The proteins that combine to repress gamma globin gene expression represent targets that these EHRA researchers are trying to inhibit. So far, the researchers have found that several compounds successfully inhibit the repressors, thereby restoring gamma globin expression (and fetal hemoglobin production) in mice. In addition, the effect has been pancellular—that is, it has worked in all red blood cells rather than in only a fraction of cells.

Achieving a pancellular effect is critical because any treatment that allows a certain percentage of cells to remain sickled will be somewhat ineffective. In fact, one of the reasons that hydroxyurea, a current treatment for SCD, is not completely effective is that, although it increases fetal hemoglobin production, its effect is heterocellular—that is, some cells do not produce fetal hemoglobin and still develop the sickle shape.
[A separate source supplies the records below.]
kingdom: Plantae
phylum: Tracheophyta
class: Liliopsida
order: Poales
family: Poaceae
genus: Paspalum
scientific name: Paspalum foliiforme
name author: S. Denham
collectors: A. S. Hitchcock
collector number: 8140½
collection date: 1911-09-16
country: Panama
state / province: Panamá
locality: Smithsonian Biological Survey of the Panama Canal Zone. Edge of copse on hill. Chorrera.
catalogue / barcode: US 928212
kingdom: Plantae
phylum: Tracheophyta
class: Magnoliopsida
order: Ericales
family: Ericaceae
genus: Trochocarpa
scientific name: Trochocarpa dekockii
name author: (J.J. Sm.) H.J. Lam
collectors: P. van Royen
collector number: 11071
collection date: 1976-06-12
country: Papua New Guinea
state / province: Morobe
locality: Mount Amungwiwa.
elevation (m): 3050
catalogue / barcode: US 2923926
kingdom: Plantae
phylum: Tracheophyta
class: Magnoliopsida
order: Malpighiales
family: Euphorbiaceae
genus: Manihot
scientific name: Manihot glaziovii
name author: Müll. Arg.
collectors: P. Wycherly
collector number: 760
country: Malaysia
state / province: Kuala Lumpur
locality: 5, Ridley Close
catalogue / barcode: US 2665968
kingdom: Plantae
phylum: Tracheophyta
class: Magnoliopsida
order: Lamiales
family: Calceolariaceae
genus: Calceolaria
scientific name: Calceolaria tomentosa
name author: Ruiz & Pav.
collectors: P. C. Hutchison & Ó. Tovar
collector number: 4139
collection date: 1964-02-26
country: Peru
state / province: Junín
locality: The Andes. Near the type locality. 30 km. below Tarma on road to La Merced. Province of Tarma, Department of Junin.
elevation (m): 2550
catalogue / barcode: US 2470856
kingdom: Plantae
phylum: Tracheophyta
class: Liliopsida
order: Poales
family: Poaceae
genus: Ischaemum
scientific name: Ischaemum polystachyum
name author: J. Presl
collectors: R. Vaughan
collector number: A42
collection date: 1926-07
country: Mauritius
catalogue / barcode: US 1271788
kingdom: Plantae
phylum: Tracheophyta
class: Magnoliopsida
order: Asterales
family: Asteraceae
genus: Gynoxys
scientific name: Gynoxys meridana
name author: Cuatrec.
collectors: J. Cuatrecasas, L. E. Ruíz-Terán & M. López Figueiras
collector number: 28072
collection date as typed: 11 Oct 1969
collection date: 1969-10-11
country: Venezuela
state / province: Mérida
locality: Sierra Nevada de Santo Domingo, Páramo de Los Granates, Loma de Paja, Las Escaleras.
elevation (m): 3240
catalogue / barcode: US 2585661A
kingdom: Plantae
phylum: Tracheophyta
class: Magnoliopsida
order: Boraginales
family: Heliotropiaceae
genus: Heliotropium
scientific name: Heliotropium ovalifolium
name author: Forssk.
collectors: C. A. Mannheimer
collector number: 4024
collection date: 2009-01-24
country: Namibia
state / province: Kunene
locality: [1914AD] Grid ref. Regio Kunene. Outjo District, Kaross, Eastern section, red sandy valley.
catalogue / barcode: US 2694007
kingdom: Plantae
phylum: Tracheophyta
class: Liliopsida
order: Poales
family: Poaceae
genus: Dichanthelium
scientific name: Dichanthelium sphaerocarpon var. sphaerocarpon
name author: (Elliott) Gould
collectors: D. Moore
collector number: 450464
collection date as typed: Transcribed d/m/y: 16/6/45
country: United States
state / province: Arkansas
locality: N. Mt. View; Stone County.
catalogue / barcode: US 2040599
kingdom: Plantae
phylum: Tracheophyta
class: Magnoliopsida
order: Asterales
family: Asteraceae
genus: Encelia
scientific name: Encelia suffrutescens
Researchers from the center made up of the University of Illinois at Chicago, the University of Michigan, Cleveland Clinic, and Case Western Reserve University are also working on another important aspect of any therapeutic: precise targeting. Whatever compounds prove effective must be targeted at developing red blood cells and avoid entering other cell types where they might have undesired effects. To achieve this targeting, researchers at this EHRA center are linking the therapeutic compounds to a protein that only binds to receptors on developing red blood cells.

Dr. Doug Engel, from the University of Michigan, said that he hopes the center’s research ultimately leads to a pill that can be taken regularly to fix red blood cells, which are continuously generated by bone marrow. Such a pill would not only benefit U.S. patients but also patients outside the country, who make up the vast majority of the hemoglobinopathy patient population. For these patients, many of whom live in developing countries in Africa and Southeast Asia, a simple pill would be a more viable alternative than expensive and risky bone marrow stem cell transplants.

Any therapeutics that the centers develop also have the potential to treat beta thalassemia, a condition that involves problems in the production of beta globins, leading to defective adult hemoglobin. Because the epigenetic treatment the researchers are developing would turn off beta globin production and turn on gamma globin production, patients’ cells could construct viable hemoglobin molecules made of alpha and gamma globins.

In addition, the benefits of these two centers’ research extend beyond hemoglobinopathies. Dr. Raffaele Renella, a physician researcher at Boston Children’s Hospital, pointed out that in their efforts to develop a therapy, they are making a lot of discoveries about fundamental molecular and cellular processes, including how genes are expressed; how proteins are formed; and how cells develop, divide, and maintain a healthy state.

Envisioning the possibilities, Dr. Engel is optimistic about an epigenetic approach to treating SCD and beta thalassemias.

“There’s a good reason to be excited about the possibilities,” he said. “I think we’re much closer now with targeted drug delivery because we know many of the players. We know specifically what we’re going for. So, we’re targeting specific molecules now and not just trying everything off the shelf.”